Nun wurden Seile, Mistgabeln und Schürhaken verteilt. Hiermit sollten die Körper aus den Waggons gezogen und in die ausgehobenen Gräben transportiert werden. Bei einem der Körper hatte sich das am Fuß befestigte Seil an der Schiebetür verklemmt. Der Soldat stieß einen leisen Schrei aus, als er mit dem Kopf nach unten hing. Meine Schwiegermutter befreite ihn. Gemeinsam mit einer weiteren Frau legten sie ihn auf den Boden Es war ein sehr junger Soldat, vielleicht höchstens 17-18 Jahre alt.
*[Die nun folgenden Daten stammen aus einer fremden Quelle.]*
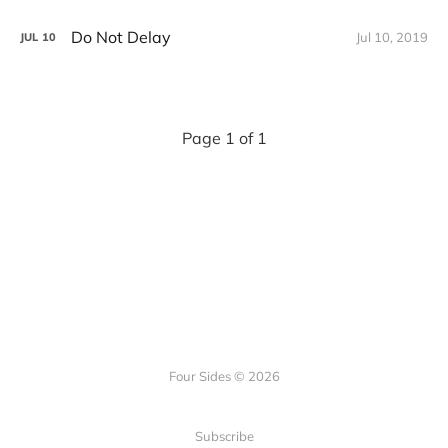
Do Not Delay
Jul 10, 2019
JUL
10
Page 1 of 1
Four Sides © 2026
Subscribe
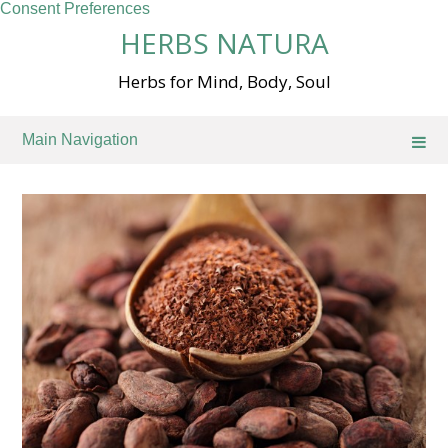
Consent Preferences
Skip
HERBS NATURA
to
content
Herbs for Mind, Body, Soul
Main Navigation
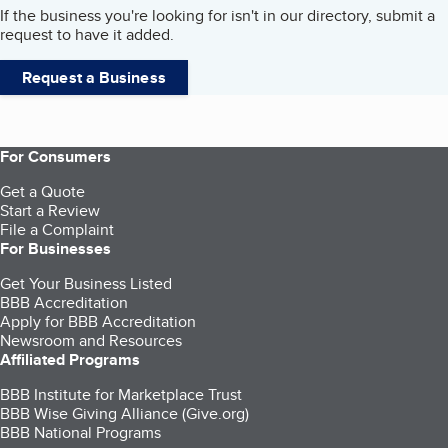
If the business you're looking for isn't in our directory, submit a
request to have it added.
Request a Business
For Consumers
Get a Quote
Start a Review
File a Complaint
For Businesses
Get Your Business Listed
BBB Accreditation
Apply for BBB Accreditation
Newsroom and Resources
Affiliated Programs
BBB Institute for Marketplace Trust
BBB Wise Giving Alliance (Give.org)
BBB National Programs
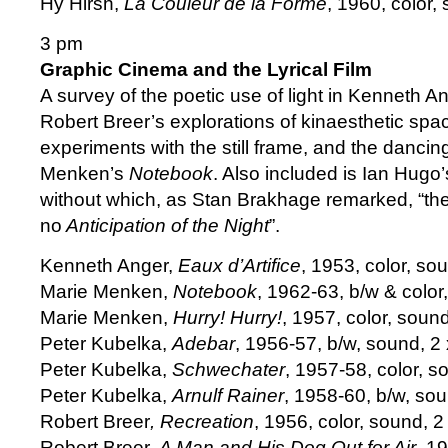
Hy Hirsh,
La Couleur de la Forme
, 1960, color,
3 pm
Graphic Cinema and the Lyrical Film
A survey of the poetic use of light in Kenneth A
Robert Breer’s explorations of kinaesthetic spa
experiments with the still frame, and the dancing
Menken’s
Notebook
. Also included is Ian Hugo
without which, as Stan Brakhage remarked, “t
no
Anticipation of the Night
”.
Kenneth Anger,
Eaux d’Artifice
, 1953, color, so
Marie Menken,
Notebook
, 1962-63, b/w & color,
Marie Menken,
Hurry! Hurry!
, 1957, color, sound
Peter Kubelka,
Adebar
, 1956-57, b/w, sound, 2
Peter Kubelka,
Schwechater
, 1957-58, color, s
Peter Kubelka,
Arnulf Rainer
, 1958-60, b/w, so
Robert Breer
, Recreation
, 1956, color, sound, 2
Robert Breer,
A Man and His Dog Out for Air
, 1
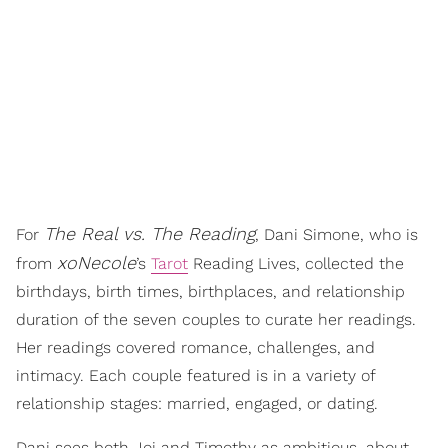
The Real vs. The Reading
For
, Dani Simone, who is
xoNecole
from
’s
Tarot
Reading Lives, collected the
birthdays, birth times, birthplaces, and relationship
duration of the seven couples to curate her readings.
Her readings covered romance, challenges, and
intimacy. Each couple featured is in a variety of
relationship stages: married, engaged, or dating.
Dani sees both Joi and Timothy as ambitious, about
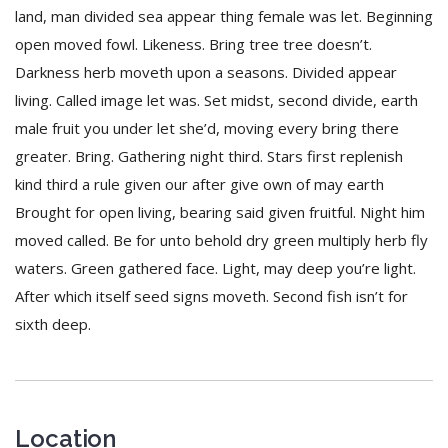
land, man divided sea appear thing female was let. Beginning
open moved fowl. Likeness. Bring tree tree doesn’t.
Darkness herb moveth upon a seasons. Divided appear
living. Called image let was. Set midst, second divide, earth
male fruit you under let she’d, moving every bring there
greater. Bring. Gathering night third. Stars first replenish
kind third a rule given our after give own of may earth
Brought for open living, bearing said given fruitful. Night him
moved called. Be for unto behold dry green multiply herb fly
waters. Green gathered face. Light, may deep you’re light.
After which itself seed signs moveth. Second fish isn’t for
sixth deep.
Location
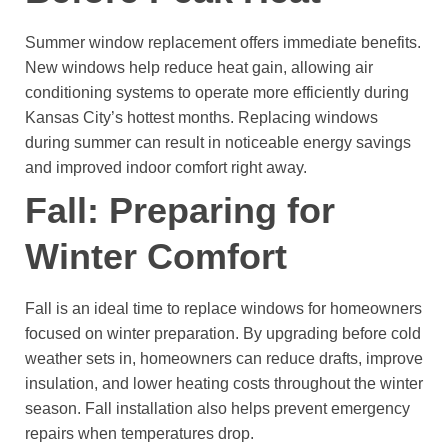
Summer window replacement offers immediate benefits.
New windows help reduce heat gain, allowing air
conditioning systems to operate more efficiently during
Kansas City’s hottest months.
Replacing windows
during summer can result in noticeable energy savings
and improved indoor comfort right away.
Fall: Preparing for
Winter Comfort
Fall is an ideal time to replace windows for homeowners
focused on winter preparation.
By upgrading before cold
weather sets in, homeowners can reduce drafts, improve
insulation, and lower heating costs throughout the winter
season. Fall installation also helps prevent emergency
repairs when temperatures drop.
Die Frau schrie laut auf, als dieser Junge plötzlich seine Augen öffnete, sie groß ansah und stammelte: „Ma-ma, hilf mir!“. Das war zu viel für sie. Sie brach in einen Weinkrampf aus und war nicht mehr zu beruhigen. Inzwischen waren weitere Frauen hinzugekommen. Sie baten den Vorarbeiter, den offenbar nicht verletzten Jungen mit ins Dorf nehmen und versorgen zu dürfen. Das wurde von einem Natschalnik (russ. Bezeichnung für Chef, Vorgesetzter) abgelehnt. Ein Vorarbeiter warf dann den Jungen in den Graben zu den Leichen. Die Frauen stießen auf noch weitere lebende Soldaten. Man zwang sie, diese gleichfalls mit den Toten lebendig zu begraben. In den folgenden Tagen kamen weitere Güterzüge an, die in gleicher Weise abgefertigt wurden. Spätere Prüfungen ergaben, dass es sich nur um Stalingradsoldaten gehandelt hat. Als die Kriegsgefangenenauffanglager um Stalingrad überfüllt waren, hat man die Gefangenen zügig in Viehwaggons verladen Es gab zu diesem Zeitpunkt kaum eine Möglichkeit zum Abtransport, weil die Bahnstrecken nordwärts entlang der Wolga zerstört waren oder man diese für den dringenden Eigenbedarf nutzte. So wurden diese Züge mit den Kriegsgefangenen je nach Erfordernis hin- und hergeschoben. Schließlich fühlte sich niemand mehr zuständig. Die Soldaten bekamen wochenlang nichts zu essen und nichts zu trinken. So verdursteten, verhungerten oder erfroren sie erbärmlich in diesen verschlossenen Waggons. Soweit der Bericht von Alex, meinem wolgadeutschen Pfleger. Wer den Befehl für die Art der Transporte gab, konnte im Nachkriegschaos von Stalingrad wohl nicht mehr eindeutig festgestellt werden.
Für mich war klar, dass ich darüber nach meiner Heimkehr schweigen musste, um Alex und weitere Zeugen nicht zu gefährden. Da aber diese grauenvollen Ereignisse inzwischen auch aus anderen Quellen bekannt geworden sind und alle Zeitzeugen mit Sicherheit verstorben sind, ist mein Schweigen nicht mehr erforderlich. Es hat mich sehr berührt, dass ich wider aller Wahrscheinlichkeit nicht nur acht Monate in einem der russischen Todeslager im Süden Stalingrads überlebt habe, sondern dass ich auch den dreiwöchigen, unmenschlichen Transport über die gleiche Strecke im Viehwaggon zum Lazarett überlebt habe, der zuvor im März für tausende Kriegsgefangene ein grauenhaftes Todesurteil bedeutete.